The hourly solar radiation data and wind speed during this scenario are presented in Figure 9 and Figure 10, respectively. It assumed that wind speed is changing between 10 and 13 m/s and irradiation energy of sun can be obtained from 6:30 to 18:00 in local time zone.

The load demand power curve during 24 h is shown in Figure 11. It can be seen that variations of the load demand is between 0.45(p.u.) and 0.95(p.u.) which this behavior is depended on the variety of loads and seasons changes during the years.

In Figure 12 and Figure 13 the generated power of PV and WT are shown respectively. It has been expected that the output of PV power generation has the same behavior as irradiance of sun in Figure 9 and output power of wind turbine during the time be similar to wind profile. Priorities in this paper are benefiting from PV and WT generations in the first place.

The SOFC system power command is achieved according to the values of demanded power deviations, BESS power and WT. It can be seen that in the hours from 18:00 to 24:00 there is no solar radiation, and high demand is for consumption. It is expected to compensate this demand by SOFC and BESS generations. The power produced by SOFC system is shown in Figure 14. The power applied by BESS units in this hybrid isolated network for controlling the frequency deviation is illustrated in Figure 15. Deviation in the frequency is the result of difference between energy demand and the energy provided by WT/FC/PV/BESS systems which is illustrated in Figure 16. By coordination of FC and BESS, this deviation can be controlled. Figure 16 compares the proposed optimal fuzzy controller method with droop, fuzzy, and optimal droop controllers and the superiority of the proposed optimal fuzzy controller can be seen.

6.2. Case Study 2

In this scenario it is assumed that wind speed is changing between 7 m/s and 11 m/s. The hourly solar radiation data by considering the effects of clouds in the sky and wind speed during this simulation process are presented in Figure 17 and Figure 18, respectively. Priorities in this scenario are benefiting from PV and WT generations in the first place as like as previous scenario.

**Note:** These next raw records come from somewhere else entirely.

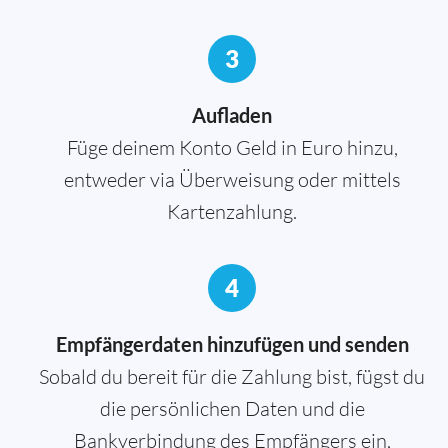
3
Aufladen
Füge deinem Konto Geld in Euro hinzu,
entweder via Überweisung oder mittels
Kartenzahlung.
4
Empfängerdaten hinzufügen und senden
Sobald du bereit für die Zahlung bist, fügst du
die persönlichen Daten und die
Bankverbindung des Empfängers ein,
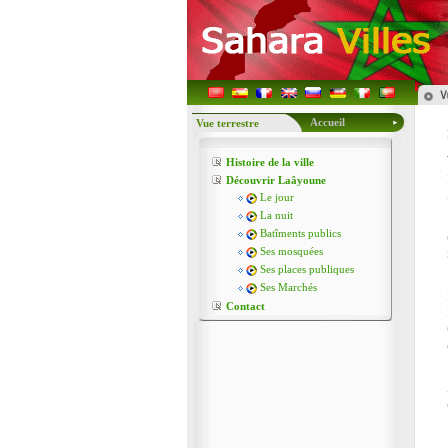
Accueil
Vue terrestre
Histoire de la ville
Découvrir Laâyoune
Le jour
La nuit
Batîments publics
Ses mosquées
Ses places publiques
Ses Marchés
Contact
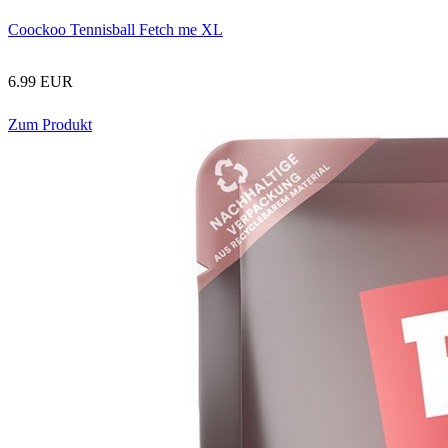
Coockoo Tennisball Fetch me XL
6.99 EUR
Zum Produkt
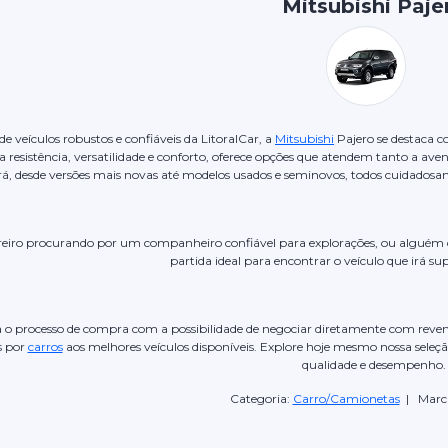
Mitsubishi Paje
de veículos robustos e confiáveis da LitoralCar, a
Mitsubishi
Pajero se destaca
 resistência, versatilidade e conforto, oferece opções que atendem tanto a ave
á, desde versões mais novas até modelos usados e seminovos, todos cuidadosame
iro procurando por um companheiro confiável para explorações, ou alguém que 
partida ideal para encontrar o veículo que irá su
ta o processo de compra com a possibilidade de negociar diretamente com reven
s por
carros
aos melhores veículos disponíveis. Explore hoje mesmo nossa seleç
qualidade e desempenho.
Categoria:
Carro/Camionetas
| Marc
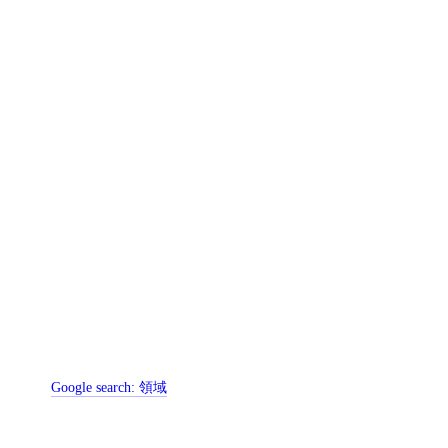
Google search:
領域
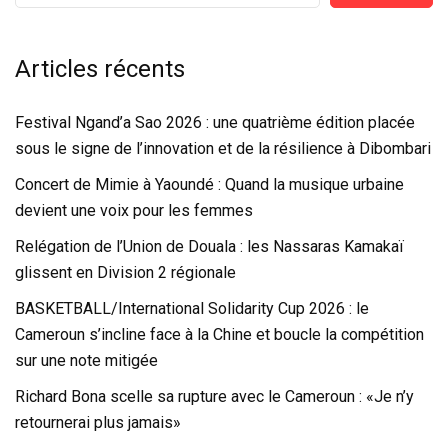
Articles récents
Festival Ngand’a Sao 2026 : une quatrième édition placée
sous le signe de l’innovation et de la résilience à Dibombari
Concert de Mimie à Yaoundé : Quand la musique urbaine
devient une voix pour les femmes
Relégation de l’Union de Douala : les Nassaras Kamakaï
glissent en Division 2 régionale
BASKETBALL/International Solidarity Cup 2026 : le
Cameroun s’incline face à la Chine et boucle la compétition
sur une note mitigée
Richard Bona scelle sa rupture avec le Cameroun : «Je n’y
retournerai plus jamais»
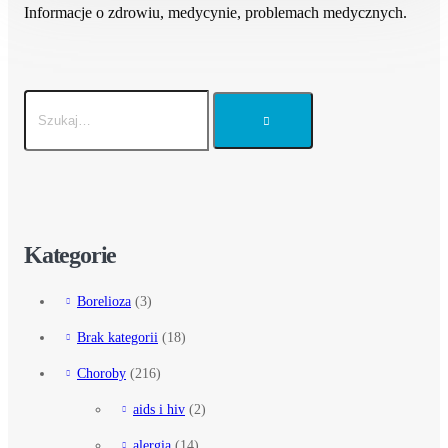
Informacje o zdrowiu, medycynie, problemach medycznych.
Kategorie
Borelioza
(3)
Brak kategorii
(18)
Choroby
(216)
aids i hiv
(2)
alergia
(14)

The load demand power in 24 h is shown in Figure 19. The peak hours are between 15:00 and 23:00 according to local time zone.

Figure 20 shows PV power generation in respect to irradiance of sun despite the clouds in the sky and Figure 21 shows wind speed during 24 h in respect to wind profile.

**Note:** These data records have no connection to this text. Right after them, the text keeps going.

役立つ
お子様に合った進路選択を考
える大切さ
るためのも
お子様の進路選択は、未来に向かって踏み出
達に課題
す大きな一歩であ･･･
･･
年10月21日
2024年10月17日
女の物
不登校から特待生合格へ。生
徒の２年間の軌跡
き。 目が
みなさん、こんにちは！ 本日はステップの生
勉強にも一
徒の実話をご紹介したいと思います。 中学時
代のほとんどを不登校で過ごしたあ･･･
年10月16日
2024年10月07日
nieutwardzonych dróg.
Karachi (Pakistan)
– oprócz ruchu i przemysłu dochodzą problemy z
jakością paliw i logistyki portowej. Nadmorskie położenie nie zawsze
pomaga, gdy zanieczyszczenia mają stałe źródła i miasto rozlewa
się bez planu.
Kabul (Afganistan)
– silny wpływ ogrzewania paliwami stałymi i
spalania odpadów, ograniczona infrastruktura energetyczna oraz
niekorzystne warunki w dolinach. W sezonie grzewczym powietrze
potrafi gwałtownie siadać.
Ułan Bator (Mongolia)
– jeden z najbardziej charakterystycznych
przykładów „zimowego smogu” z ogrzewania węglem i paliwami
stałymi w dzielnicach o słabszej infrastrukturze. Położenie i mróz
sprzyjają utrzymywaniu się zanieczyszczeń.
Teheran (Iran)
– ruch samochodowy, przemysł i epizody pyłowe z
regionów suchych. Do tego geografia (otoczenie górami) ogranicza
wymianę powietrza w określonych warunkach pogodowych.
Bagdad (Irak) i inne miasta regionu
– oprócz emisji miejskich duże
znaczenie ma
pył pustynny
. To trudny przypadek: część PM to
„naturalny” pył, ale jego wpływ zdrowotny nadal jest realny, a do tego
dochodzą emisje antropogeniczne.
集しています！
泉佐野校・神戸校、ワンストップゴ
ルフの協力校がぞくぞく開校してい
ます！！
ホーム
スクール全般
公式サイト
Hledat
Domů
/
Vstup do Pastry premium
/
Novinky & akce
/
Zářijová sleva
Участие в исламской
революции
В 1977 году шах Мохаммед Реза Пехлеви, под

The SOFC system generation is shown in Figure 22 and Figure 23 shows the BESS generation, which consists of the exceeded power of load demand. It can be seen whenever in spite of no SOFC generation, the total generation using WT and PV exceeds consumption, BESS can absorb the surplus generation, and thus battery power becomes negative. The controlled frequency deviation by coordination of FC and BESS is shown in Figure 24. The comparison between the optimal fuzzy controller method with droop, fuzzy, and optimal droop controllers is shown in Figure 24 and the simulation results show a good performance of the optimal fuzzy controller.

7. Conclusions

In this paper, a new control strategy in isolated micro-grids in the presence of BESS/FC/PV/WT was implemented and a dynamic response was simulated. The WT and PV system outputs change under different weather conditions. In the case of BESS failure, FC is connected to the network. In this paper, three optimization algorithms were utilized for optimizing fuzzy controllers. Among these three algorithms, it was shown that COA led to better results in setting the fuzzy controller coefficients with 59% and 68% fewer errors compared to GA and PSO. The proposed hybrid power system combined with the new optimal FLC algorithm reduced the FC system size while satisfying the peak power demand. In this study, a controller with droop method was suggested which did not show a high efficiency in reducing frequency changes. In order to enhance the efficiency of the controllers, each one was optimized by COA. Simulation results showed that the optimal fuzzy controller has superior efficiency over the other methods.